Another school is under fire after a group chat surfaced on social media about an alleged mock slave trade involving Black students at a high school in Michigan’s Upper Peninsula, local TV station WPBN reported.
The news outlet revealed that an investigation was underway after reports claimed some students at Traverse City High School pretended to sell and buy Black students on Snapchat.
WPBN spoke to Jala Sue Wharton, who said her 15-year-old daughter Navaeh, who is biracial, informed her about the Snapchat group called “slave trade” Thursday, April 22. She told the outlet that her daughter and several other Black students were involved.
“A group of kids were pretending to sell and buy kids of color around Traverse City as, like, slaves,” Navaeh said, explaining that she was told this by a friend. “And then the next morning she was like ‘You were in it. They put your picture in the group chat and auctioned you off.”
Navaeh said she used to “smile at them [students] in the halls” and was hurt that they could do something like this. “I do know that there are kids in the area who do and say things like that as a joke, but then as the situation increase, I realized this is really wrong,” she said.
Parents and school officials denounced the alleged racist behavior during a meeting at the Traverse City Area Public Schools Board of Education on Monday, April 26. Three days before, the district confirmed they were aware of the situation, stating, “A very serious and inappropriate incident related to high school student behavior on social media. A Snapchat termed ‘slave trade’ similar to those being shared in other states have been duplicated in the region.” It added, “TCAPS students appropriately reported the Snapchat to school officials who immediately began an investigation into the matter. The school district continues to thoroughly follow its investigative and disciplinary procedures and responsibilities, including any requirements under Board policy and Title IX.”

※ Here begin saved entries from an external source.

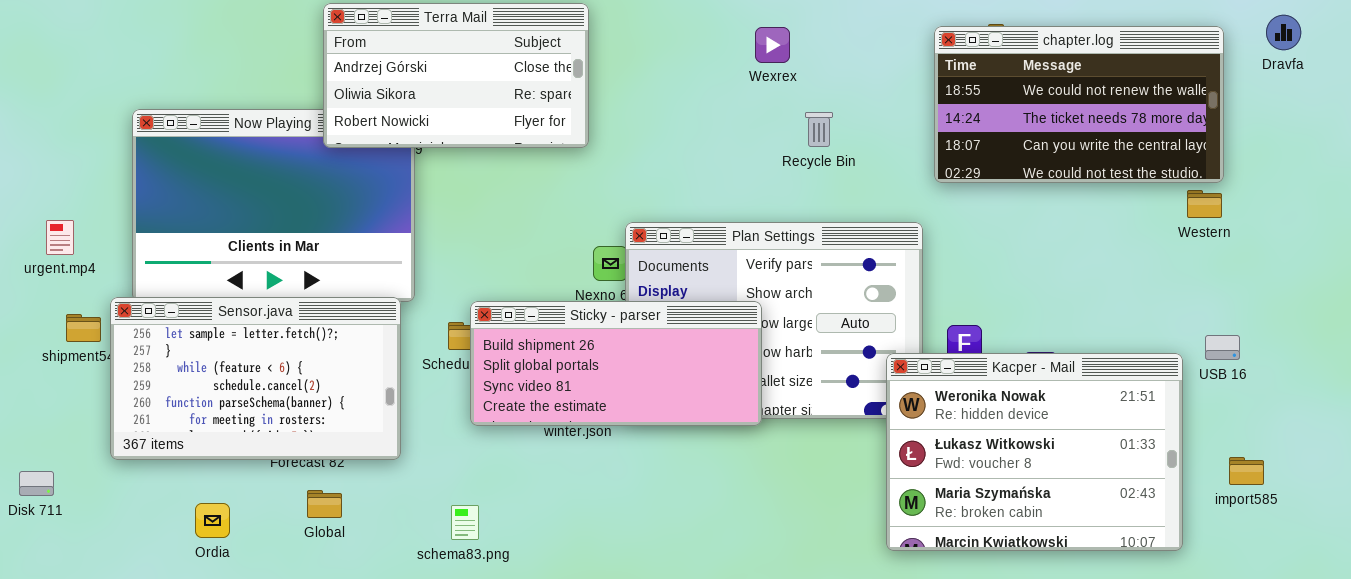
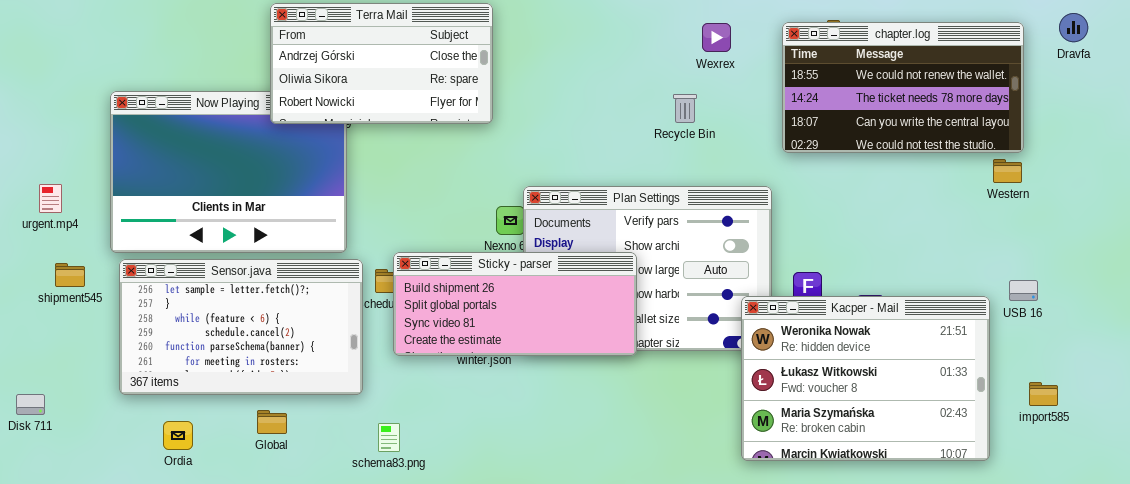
Wexrex: [755,27,790,63] -> [702,23,731,52], moved
Sensor.java: [110,297,401,460] -> [119,259,363,395], moved

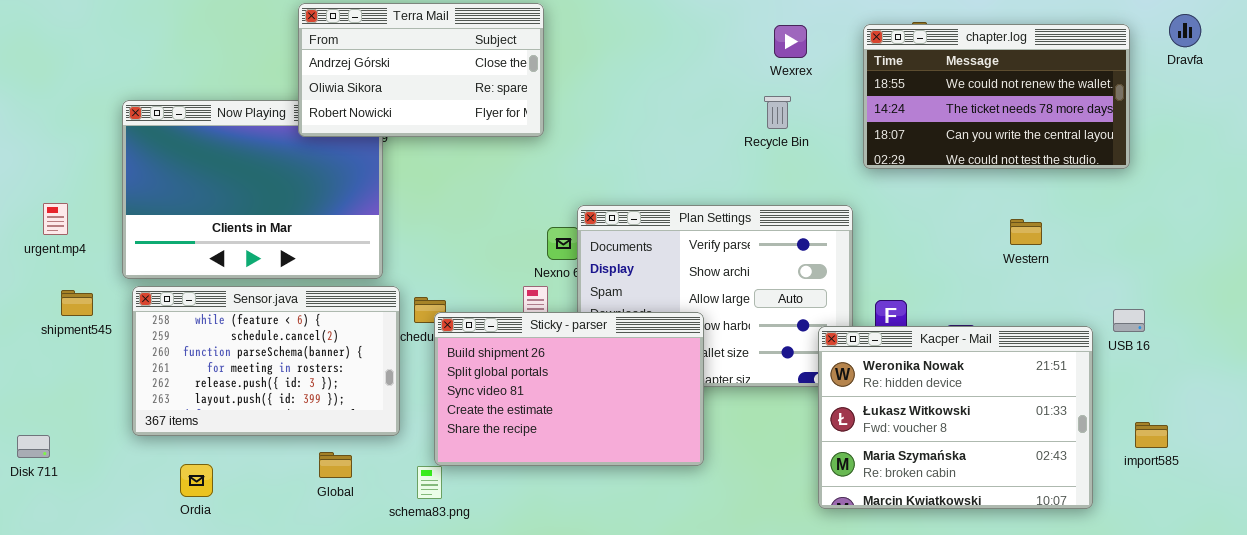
Recycle Bin: [673,94,697,123] -> [764,96,791,129], moved
Western: [993,159,1022,183] -> [1010,219,1042,245], moved
Sticky - parser: [393,252,637,356] -> [434,312,704,466], moved, resized
Sensor.java: [119,259,363,395] -> [132,286,400,436], scrolled down 2 rows
Global: [257,410,287,434] -> [319,452,352,478], moved

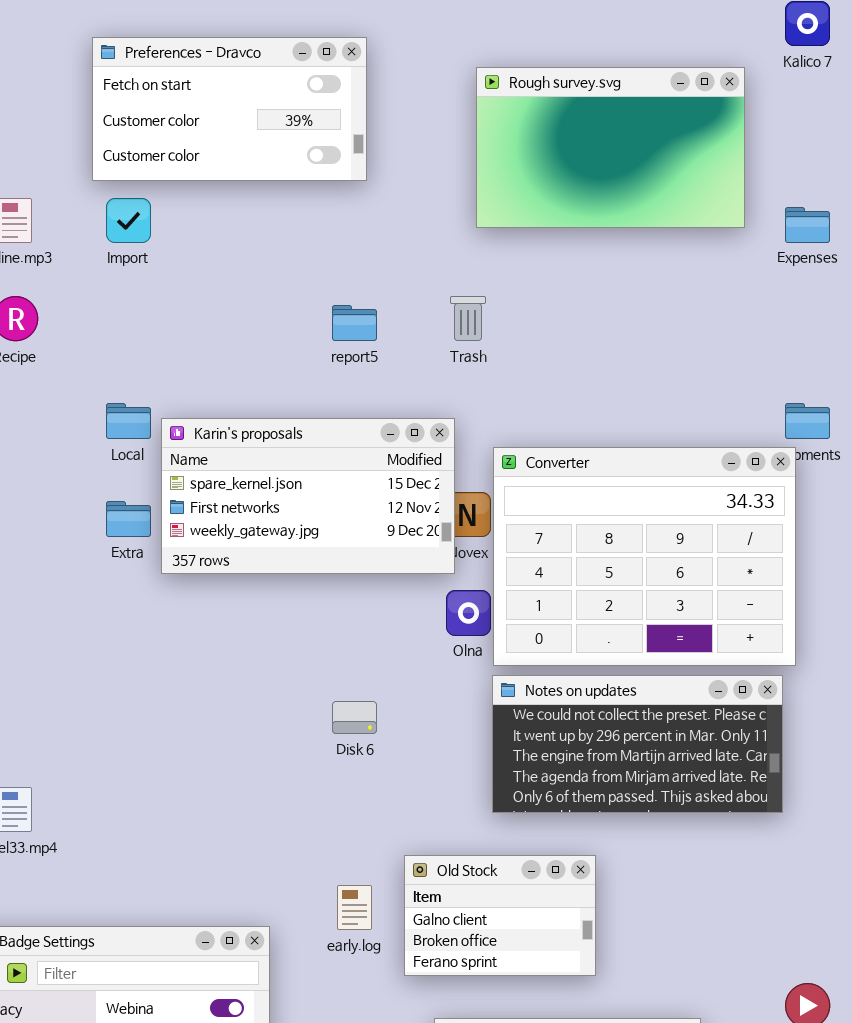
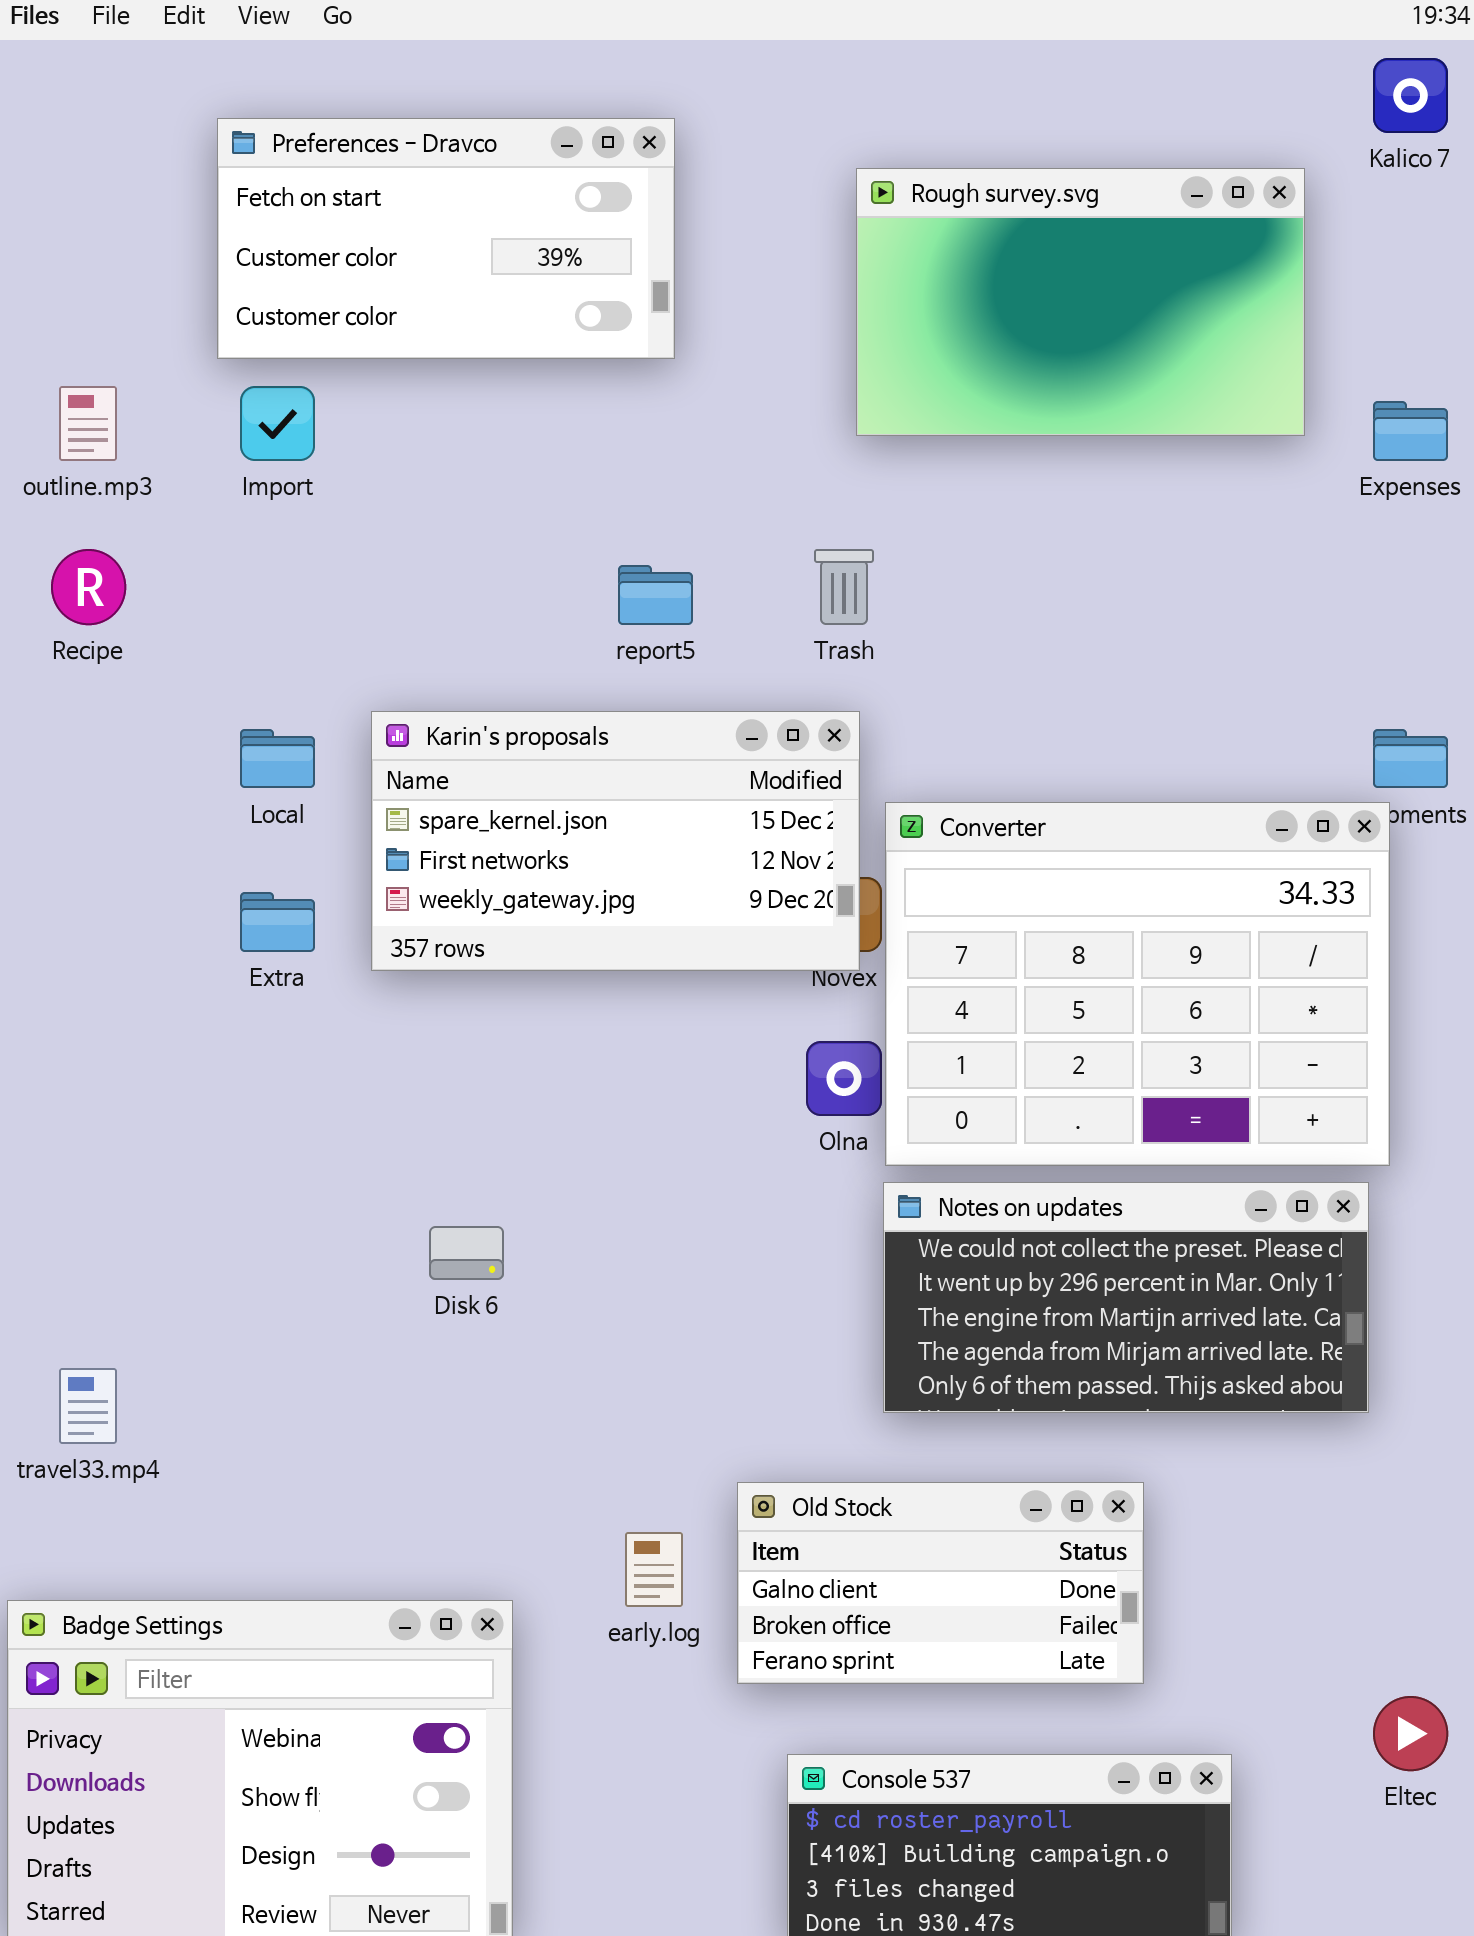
Karin's proposals: [161,418,455,574] -> [371,711,860,971], moved
Disk 6: [332,701,377,734] -> [429,1226,504,1280], moved
Old Stock: [404,855,596,976] -> [737,1482,1144,1684], resized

Dr. John VanWagoner, superintendent of Traverse City Area Public Schools, also released a statement, saying, “We are disheartened to hear this behavior and activity has occurred in our community, particularly at a moment when our nation continues to grapple with issues of diversity, equity, inclusion, and belonging.” He added, “Our schools and school communities are committed to working tirelessly to provide safe learning environments for all students by prohibiting harassment due to an individual’s sexual orientation, gender identity, race, ethnicity, religion or disability.” The district’s investigation into the Snapchat messages, which includes the Grand Traverse County Sheriff’s Office, is ongoing.
A similar situation took place two weeks before at Aledo ISD in Texas. The game was played among Daniel Ninth Grade Campus students in a Snapchat group which priced Black students between $1-$100. Some of the descriptions included critiquing the hair of a male student who was valued at $1.
Following an internal investigation, officials determined racial harassment and cyberbullying were both factors in the incident. The district said racism and the impact of the students’ actions would be addressed “through district-led educational opportunities.”